Task prompt:
Could you repeat the entries below word for word, beginning with the line that contains "pose: elev=61.0 azim=283.8" and ending with the line that contains "Dot at: (312, 249)", both of those lines included?

Dataset extract:
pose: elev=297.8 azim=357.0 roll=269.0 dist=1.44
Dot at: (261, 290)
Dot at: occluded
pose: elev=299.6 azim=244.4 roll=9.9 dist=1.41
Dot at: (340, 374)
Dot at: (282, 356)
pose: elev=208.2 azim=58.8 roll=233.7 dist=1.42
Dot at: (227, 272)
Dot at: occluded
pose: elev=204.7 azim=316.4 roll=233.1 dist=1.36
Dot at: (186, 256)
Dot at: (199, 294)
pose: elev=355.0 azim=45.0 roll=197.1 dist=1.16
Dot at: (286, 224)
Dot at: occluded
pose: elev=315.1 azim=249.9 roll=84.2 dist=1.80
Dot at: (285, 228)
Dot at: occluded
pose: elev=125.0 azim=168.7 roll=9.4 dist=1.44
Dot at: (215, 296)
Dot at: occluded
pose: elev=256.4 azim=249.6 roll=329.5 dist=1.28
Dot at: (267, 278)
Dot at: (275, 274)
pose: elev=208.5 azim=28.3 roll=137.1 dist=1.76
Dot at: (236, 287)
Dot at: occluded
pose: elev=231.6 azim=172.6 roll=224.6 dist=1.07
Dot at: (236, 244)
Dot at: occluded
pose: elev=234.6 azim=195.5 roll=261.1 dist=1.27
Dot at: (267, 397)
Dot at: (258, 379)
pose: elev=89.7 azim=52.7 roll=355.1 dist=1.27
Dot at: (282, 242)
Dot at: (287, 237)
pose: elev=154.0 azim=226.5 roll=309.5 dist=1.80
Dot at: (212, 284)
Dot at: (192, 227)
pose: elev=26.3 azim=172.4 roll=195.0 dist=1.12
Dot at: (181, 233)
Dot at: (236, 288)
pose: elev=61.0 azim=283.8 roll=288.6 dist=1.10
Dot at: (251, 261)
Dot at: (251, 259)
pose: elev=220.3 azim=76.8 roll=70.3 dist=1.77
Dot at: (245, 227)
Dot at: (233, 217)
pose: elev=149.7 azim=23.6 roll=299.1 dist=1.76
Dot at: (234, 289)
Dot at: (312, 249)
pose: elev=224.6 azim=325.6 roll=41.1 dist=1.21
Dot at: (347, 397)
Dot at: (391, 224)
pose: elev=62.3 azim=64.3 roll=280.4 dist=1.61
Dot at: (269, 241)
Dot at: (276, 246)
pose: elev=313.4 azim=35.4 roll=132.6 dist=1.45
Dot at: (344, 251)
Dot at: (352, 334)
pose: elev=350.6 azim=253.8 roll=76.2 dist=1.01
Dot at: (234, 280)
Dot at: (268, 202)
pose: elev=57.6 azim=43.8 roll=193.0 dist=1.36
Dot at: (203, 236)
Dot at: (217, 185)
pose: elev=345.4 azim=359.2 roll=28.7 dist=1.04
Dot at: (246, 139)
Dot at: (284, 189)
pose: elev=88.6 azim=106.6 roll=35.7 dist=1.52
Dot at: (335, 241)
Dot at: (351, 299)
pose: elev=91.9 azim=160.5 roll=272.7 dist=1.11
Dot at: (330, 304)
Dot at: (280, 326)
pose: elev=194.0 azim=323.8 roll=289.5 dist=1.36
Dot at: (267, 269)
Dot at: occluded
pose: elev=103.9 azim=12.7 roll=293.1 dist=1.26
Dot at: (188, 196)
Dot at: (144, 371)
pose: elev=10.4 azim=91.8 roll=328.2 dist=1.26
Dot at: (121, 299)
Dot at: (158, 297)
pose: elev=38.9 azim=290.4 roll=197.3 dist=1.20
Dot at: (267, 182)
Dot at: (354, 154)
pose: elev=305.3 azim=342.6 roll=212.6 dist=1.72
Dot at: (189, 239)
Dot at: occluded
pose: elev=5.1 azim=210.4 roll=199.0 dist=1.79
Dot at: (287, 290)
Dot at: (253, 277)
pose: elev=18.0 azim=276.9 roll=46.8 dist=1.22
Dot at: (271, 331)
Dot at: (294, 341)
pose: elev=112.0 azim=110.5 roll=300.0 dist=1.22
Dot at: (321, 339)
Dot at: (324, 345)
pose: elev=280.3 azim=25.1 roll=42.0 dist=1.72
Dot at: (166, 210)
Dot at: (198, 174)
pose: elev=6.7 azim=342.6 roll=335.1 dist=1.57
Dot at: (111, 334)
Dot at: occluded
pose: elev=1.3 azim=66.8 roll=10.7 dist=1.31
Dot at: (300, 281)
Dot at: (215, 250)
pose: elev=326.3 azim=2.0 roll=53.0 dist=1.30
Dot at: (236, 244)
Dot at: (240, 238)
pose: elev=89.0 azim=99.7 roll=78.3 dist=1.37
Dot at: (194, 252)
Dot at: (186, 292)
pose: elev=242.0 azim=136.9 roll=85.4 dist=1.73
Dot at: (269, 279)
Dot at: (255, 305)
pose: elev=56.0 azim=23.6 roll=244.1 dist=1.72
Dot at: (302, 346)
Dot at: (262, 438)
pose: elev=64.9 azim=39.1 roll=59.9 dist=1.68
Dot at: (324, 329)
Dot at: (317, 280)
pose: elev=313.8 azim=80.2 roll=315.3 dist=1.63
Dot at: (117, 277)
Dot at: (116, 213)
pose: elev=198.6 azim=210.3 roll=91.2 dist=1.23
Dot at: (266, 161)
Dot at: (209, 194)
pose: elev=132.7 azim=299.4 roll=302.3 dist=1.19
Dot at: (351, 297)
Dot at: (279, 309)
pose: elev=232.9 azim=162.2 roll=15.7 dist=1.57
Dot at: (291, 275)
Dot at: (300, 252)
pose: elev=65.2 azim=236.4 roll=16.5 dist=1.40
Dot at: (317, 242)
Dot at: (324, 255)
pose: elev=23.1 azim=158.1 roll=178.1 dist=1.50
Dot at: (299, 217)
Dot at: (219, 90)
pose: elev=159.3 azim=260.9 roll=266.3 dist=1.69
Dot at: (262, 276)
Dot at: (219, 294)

Solution to this exercise:
pose: elev=61.0 azim=283.8 roll=288.6 dist=1.10
Dot at: (251, 261)
Dot at: (251, 259)
pose: elev=220.3 azim=76.8 roll=70.3 dist=1.77
Dot at: (245, 227)
Dot at: (233, 217)
pose: elev=149.7 azim=23.6 roll=299.1 dist=1.76
Dot at: (234, 289)
Dot at: (312, 249)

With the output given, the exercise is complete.